Personal information
- Full name: Nicholas Brendan Beard
- Born: 16 September 1989 (age 36) Dunedin, Otago
- Batting: Left-handed
- Bowling: Slow left arm orthodox
- Role: Bowler

Domestic team information
- 2008/09–2015/16: Otago
- FC debut: 13 March 2009 Otago v Auckland
- Last FC: 24 October 2015 Otago v Canterbury
- LA debut: 17 December 2009 Otago v Auckland
- Last LA: 23 March 2014 Otago v Auckland

Career statistics
| Competition | FC | LA | T20 |
| Matches | 36 | 36 | 55 |
| Runs scored | 714 | 125 | 101 |
| Batting average | 24.62 | 12.50 | 14.42 |
| 100s/50s | 1/1 | 0/0 | 0/0 |
| Top score | 188 | 24* | 20 |
| Balls bowled | 6,220 | 1,705 | 1,065 |
| Wickets | 69 | 32 | 46 |
| Bowling average | 44.37 | 44.78 | 26.67 |
| 5 wickets in innings | 1 | 0 | 0 |
| 10 wickets in match | 0 | 0 | 0 |
| Best bowling | 6/107 | 3/34 | 4/16 |
| Catches/stumpings | 11/– | 3/– | 13/– |
- Source: CricInfo, 4 January 2022

= Nick Beard =

New Zealand cricketer

Nicholas Brendan Beard (born 16 September 1989) is a New Zealand former professional cricketer. He played as a left-handed batsman and left-arm slow bowler for Otago. He was born at Dunedin and educated at Kavanagh College.

Beard played for the New Zealand under-19 side at the 2008 Under-19 Cricket World Cup, playing in two warm-up matches and five Youth One Day International matches during the competition. He went on to make two Youth Test appearances and two further Youth One Day International appearances against the England under-19 side on the side's 2008 tour of England.
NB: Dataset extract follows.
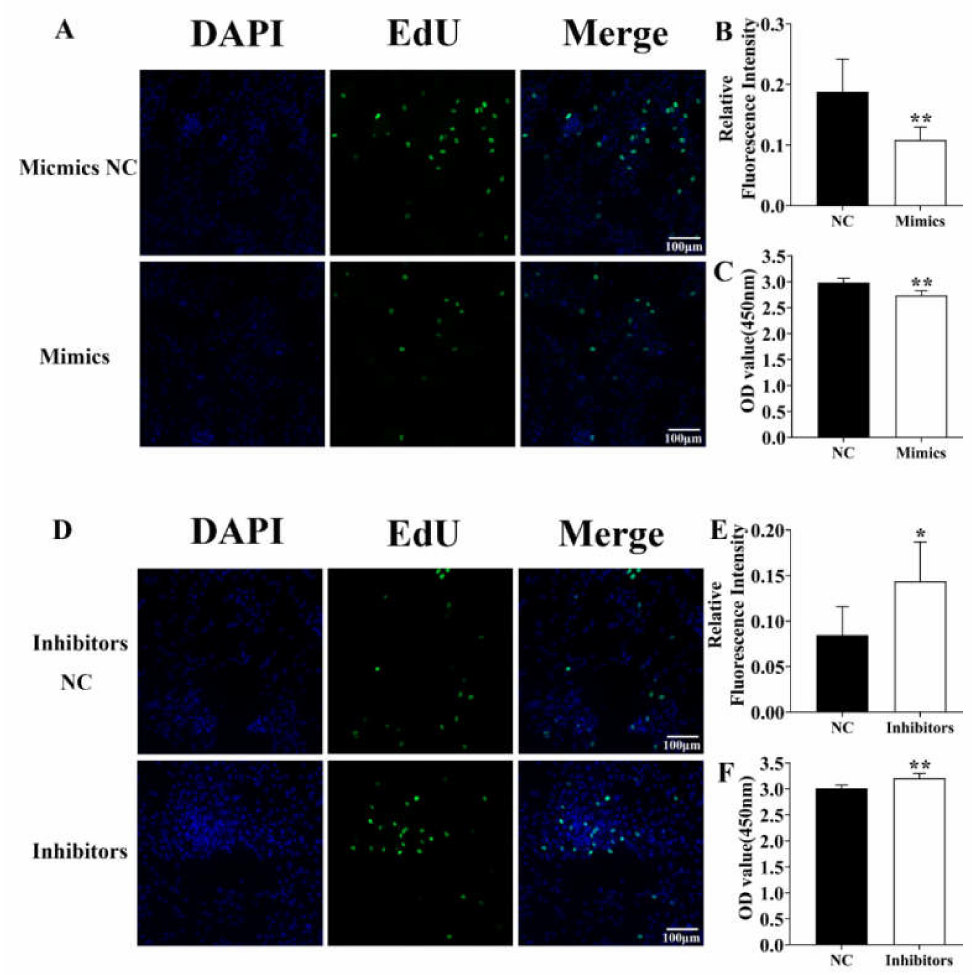
Figure 4. Ssc-miR-124 inhibited pre-adipocyte proliferation. ( A , D ) Detection of pre-adipocyte positive EdU level after transfecting ssc-miR-124 mimics ( A ) or ssc-miR-124 inhibitors ( D ) for 48 h. The proliferating nuclei were stained green with EdU (50 µ M) for 4 h, while the nuclei of all cells were stained blue with Hoechst33342 for 30 min. The scale bar was 100 µ m. ( B , E ) Quantification of the relative fluorescence intensity of EdU-positive cells (EdU/DAPI) by ImageJ software. ( C , F ) The Cell Counting Kit-8 assay (CCK-8) detection after transfecting ssc-miR-124 mimics ( A ) or ssc-miR-124 inhibitors ( D ) for 48 h (n = 9 per group). The wavelength of CCK-8 detection was 450 nm. Data are presented as mean ± s.e.m. * means P < 0.05, ** means P < 0.01. The above results further proved that ssc-miR-124 suppressed porcine C/EBP α and GR by targeting their 3 (cid:48) UTR, and thus inhibiting their protein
Having first played for Otago's Second XI in January 2009, Beard made his first-class cricket debut two months later for the side, against Auckland. He took his career best innings bowling figure of six wickets for 107 runs against Auckland in March 2010 and played for a New Zealand emerging players side later in the year before touring Zimbabwe with the New Zealand A side in October.

Beard took his best Twenty20 cricket bowling figures of 4/16 against Wellington in December 2012 and later in the same season scored his only first-class century. Batting as a nightwatchman he made 188 runs against Auckland in February 2013, and innings that included 31 fours and one six and was described as "remarkable" by CricInfo. His previous highest score of 62, and only other score in excess of 50 runs, had been made in 2010.

By the 2014–15 season however, Beard's bowling action was under scrutiny. He remodelled his action and was cleared to bowl again ahead of the 2015–16 season but experience more problems with his action during the season. Beard had already qualified to trade as a real estate agent and initially planned to take some time away from cricket whilst working in that industry. He played his last matches for Otago during the 2015–16 Plunket Shield and later chose to retire from cricket and become a full-time real estate agent.